From the first it was evident that the library was entering a field not yet greatly cultivated. There were guides to selection of material; there were no precedents to serve as rules for handling it when found. Professional library literature did not help, because this particular form of library work had never been undertaken. It was not difficult to learn that the old rule, gather everything possible, index and save forever, must be here in the main, discarded, and the new rule, select, examine, use and discard, be adopted. But to put the new rule into practise was very difficult.

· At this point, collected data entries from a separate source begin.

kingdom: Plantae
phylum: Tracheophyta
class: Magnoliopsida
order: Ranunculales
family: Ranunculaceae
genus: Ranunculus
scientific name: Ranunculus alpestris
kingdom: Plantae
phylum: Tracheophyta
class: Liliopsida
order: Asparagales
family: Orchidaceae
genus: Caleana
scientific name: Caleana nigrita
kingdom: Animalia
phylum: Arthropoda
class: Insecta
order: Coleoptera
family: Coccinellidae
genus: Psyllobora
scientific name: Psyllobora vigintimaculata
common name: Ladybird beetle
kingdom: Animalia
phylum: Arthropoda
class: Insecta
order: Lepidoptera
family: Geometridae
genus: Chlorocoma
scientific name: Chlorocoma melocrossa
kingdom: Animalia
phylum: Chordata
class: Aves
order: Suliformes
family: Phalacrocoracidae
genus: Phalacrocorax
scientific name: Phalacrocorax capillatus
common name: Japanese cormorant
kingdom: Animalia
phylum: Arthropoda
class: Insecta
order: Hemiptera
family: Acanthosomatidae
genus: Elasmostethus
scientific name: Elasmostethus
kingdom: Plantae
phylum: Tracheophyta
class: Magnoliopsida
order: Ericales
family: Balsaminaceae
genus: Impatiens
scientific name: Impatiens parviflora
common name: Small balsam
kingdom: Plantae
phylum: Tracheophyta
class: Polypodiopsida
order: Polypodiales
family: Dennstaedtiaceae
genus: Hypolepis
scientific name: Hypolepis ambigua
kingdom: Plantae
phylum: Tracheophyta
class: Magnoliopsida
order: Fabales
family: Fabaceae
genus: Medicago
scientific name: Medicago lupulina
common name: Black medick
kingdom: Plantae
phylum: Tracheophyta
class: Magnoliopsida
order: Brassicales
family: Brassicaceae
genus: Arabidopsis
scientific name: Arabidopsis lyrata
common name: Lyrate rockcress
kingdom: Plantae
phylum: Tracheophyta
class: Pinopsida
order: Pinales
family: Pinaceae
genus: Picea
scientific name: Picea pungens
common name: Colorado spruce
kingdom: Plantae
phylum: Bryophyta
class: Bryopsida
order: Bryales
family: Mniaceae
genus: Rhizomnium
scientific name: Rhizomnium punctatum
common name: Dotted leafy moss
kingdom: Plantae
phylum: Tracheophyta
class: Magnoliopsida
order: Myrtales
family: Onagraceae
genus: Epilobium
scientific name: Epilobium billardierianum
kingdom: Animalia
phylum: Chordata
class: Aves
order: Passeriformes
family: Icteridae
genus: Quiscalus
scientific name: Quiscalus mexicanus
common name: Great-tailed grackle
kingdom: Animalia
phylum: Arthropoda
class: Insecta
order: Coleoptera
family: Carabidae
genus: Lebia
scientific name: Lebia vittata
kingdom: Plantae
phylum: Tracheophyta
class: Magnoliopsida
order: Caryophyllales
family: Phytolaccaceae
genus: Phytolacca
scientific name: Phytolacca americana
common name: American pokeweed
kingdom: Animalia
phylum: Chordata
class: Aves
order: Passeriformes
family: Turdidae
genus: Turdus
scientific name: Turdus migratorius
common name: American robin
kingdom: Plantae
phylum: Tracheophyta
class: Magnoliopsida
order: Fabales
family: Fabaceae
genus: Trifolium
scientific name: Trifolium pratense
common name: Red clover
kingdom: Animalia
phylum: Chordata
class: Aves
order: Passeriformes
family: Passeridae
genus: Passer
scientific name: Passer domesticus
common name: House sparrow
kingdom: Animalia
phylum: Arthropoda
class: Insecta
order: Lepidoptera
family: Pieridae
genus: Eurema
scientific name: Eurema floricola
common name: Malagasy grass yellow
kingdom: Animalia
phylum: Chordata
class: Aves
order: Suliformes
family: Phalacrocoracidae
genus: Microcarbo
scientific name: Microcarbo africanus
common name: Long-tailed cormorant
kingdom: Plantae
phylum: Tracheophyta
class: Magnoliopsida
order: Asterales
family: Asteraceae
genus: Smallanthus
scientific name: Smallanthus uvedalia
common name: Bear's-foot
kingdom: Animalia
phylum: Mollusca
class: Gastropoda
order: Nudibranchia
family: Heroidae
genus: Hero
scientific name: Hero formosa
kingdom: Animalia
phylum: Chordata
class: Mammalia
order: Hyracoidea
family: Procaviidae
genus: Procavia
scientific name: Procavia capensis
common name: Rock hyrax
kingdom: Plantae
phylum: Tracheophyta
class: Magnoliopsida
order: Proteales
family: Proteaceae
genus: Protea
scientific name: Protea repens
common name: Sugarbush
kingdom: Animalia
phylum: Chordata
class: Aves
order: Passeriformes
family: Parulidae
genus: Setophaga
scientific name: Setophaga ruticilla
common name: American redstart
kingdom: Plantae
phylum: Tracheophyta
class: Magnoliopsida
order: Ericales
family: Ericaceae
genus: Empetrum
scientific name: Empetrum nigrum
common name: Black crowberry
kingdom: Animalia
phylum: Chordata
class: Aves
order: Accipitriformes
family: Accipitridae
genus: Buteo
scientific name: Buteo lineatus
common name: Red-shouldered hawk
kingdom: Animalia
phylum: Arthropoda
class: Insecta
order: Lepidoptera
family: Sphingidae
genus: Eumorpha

The name Special Libraries was chosen with some hesitation, and rather in default of a better; but it seemed to fit the movement admirably. It may be said of course that every library is in a measure special, in its own field and that state libraries, libraries of colleges about universities, of medicine, law, history, art and other subjects may be called special. But a special library and the special departments of more general libraries like the business branch at Newark are the first and as yet almost the only print-administering institutions which professedly recognize the change in Library methods.

 

SUCCINCT ORIGIN OF SPECIAL LIBRARIES IN NIGERIA

Special Libraries in the Nigeria have contributed their quota to the industrial technological, social and economic development of Nigeria. The first special libraries established in Nigeria were those of the High Court and Ministry of Justice, Lagos with the initial collections of colonial law books in 1900, (Igbinoba, 1995). This was followed by the establishment of the Department of Agriculture Research Library in 1910 at Moor Plantation Ibadan.